Inferring behavior from GPS data: Challenges and successes modeling behavior of a large solitary carnivore

Human curiosity about the habits and behaviors of animals have been documented throughout history, and in modern times legal obligations to conserve and manage wildlife resources have made understanding the habits and needs of many wildlife species a necessity. Advances in modern technology have resulted in a variety of new ways to monitor wildlife activities, with Global Positing System (GPS) tagging becoming a popular technique to record animal locations over time. Animal movement captured via GPS telemetry provides underlying information about animal behavior that cannot be observed directly for many species, but how best to quantify and make inference on these observations is still an evolving field of study. Technological and conceptual challenges still need to be overcome before researchers can truly understand what kind of information these observations provide us. This dissertation critically assesses GPS wildlife collar technology and develops ways to correct for biases this data collection method can introduce in topographically complex regions.

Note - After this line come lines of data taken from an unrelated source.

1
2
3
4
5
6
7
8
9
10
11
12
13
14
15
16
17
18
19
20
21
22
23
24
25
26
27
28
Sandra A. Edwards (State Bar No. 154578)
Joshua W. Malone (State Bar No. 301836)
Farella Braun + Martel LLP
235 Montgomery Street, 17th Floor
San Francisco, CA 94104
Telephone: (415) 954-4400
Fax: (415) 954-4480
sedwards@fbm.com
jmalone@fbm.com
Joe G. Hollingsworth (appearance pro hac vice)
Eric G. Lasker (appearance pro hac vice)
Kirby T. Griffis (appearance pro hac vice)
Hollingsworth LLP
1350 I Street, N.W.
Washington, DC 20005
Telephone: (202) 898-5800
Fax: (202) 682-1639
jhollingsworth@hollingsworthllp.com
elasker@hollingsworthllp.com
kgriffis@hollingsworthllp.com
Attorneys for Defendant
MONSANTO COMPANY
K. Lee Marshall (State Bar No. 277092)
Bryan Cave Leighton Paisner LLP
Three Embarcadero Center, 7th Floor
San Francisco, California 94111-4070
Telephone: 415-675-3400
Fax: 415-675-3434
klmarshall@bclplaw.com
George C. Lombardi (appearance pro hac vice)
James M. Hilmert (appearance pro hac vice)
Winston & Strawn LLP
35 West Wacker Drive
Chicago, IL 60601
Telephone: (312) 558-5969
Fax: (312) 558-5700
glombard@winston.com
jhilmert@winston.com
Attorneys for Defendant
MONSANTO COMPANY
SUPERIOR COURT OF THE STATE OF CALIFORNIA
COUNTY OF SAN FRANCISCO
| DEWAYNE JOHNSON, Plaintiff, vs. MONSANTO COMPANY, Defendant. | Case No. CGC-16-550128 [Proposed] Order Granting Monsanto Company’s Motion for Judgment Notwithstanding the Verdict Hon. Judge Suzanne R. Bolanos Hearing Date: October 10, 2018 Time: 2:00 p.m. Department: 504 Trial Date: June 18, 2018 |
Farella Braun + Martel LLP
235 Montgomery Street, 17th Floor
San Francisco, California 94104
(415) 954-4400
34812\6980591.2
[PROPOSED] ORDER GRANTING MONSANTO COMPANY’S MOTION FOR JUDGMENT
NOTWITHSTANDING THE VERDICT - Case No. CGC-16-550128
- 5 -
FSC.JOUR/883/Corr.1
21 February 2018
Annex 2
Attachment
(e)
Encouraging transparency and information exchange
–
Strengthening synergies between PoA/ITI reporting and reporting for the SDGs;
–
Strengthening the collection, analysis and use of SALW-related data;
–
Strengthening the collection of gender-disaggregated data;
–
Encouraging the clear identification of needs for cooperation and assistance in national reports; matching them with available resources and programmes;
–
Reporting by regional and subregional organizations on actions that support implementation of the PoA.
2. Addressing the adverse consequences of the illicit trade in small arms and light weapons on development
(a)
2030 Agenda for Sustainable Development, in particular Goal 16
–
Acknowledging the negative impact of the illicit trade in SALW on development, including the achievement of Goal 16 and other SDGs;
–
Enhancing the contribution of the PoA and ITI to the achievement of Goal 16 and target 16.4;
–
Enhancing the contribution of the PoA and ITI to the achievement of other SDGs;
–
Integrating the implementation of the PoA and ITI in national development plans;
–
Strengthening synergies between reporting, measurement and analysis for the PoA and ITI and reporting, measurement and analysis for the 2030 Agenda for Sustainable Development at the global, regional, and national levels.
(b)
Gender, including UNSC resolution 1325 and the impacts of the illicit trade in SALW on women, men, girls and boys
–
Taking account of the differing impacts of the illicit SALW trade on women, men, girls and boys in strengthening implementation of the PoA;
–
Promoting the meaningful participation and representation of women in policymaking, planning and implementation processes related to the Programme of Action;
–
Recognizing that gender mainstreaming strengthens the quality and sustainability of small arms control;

I provide a review of terrain metrics available for use in wildlife spatially explicit studies describing aspect, complexity, and landforms, and evaluate how a large solitary carnivore, the cougar (Puma concolor) orients to the terrain in northern Arizona. I found that novel metrics of coarse scale terrain ruggedness and a fine scale metric of view-shed ranked highest in describing where cougars occur, but a multivariate approach outperformed any single metric. I then refined resource selection from a population wide estimate to resource selection for particular behaviors, by identifying changes in the characteristics of cougar movement related to foraging behavior. Cougars are a prey caching predator and this foraging strategy requires advanced metrics to quantify movement. I developed a novel way to quantify movement, useful for describing behavior at a variety of scales from identifying circadian activity levels, periods of foraging, and seasonal movements related to changes in prey distributions and reproductive status. The depth of information GPS telemetry provides and advancements in our ability to map and quantify features of the landscape has great value for future conservation efforts. This dissertation provides correction factors and novel metrics to support these future scientific endeavors.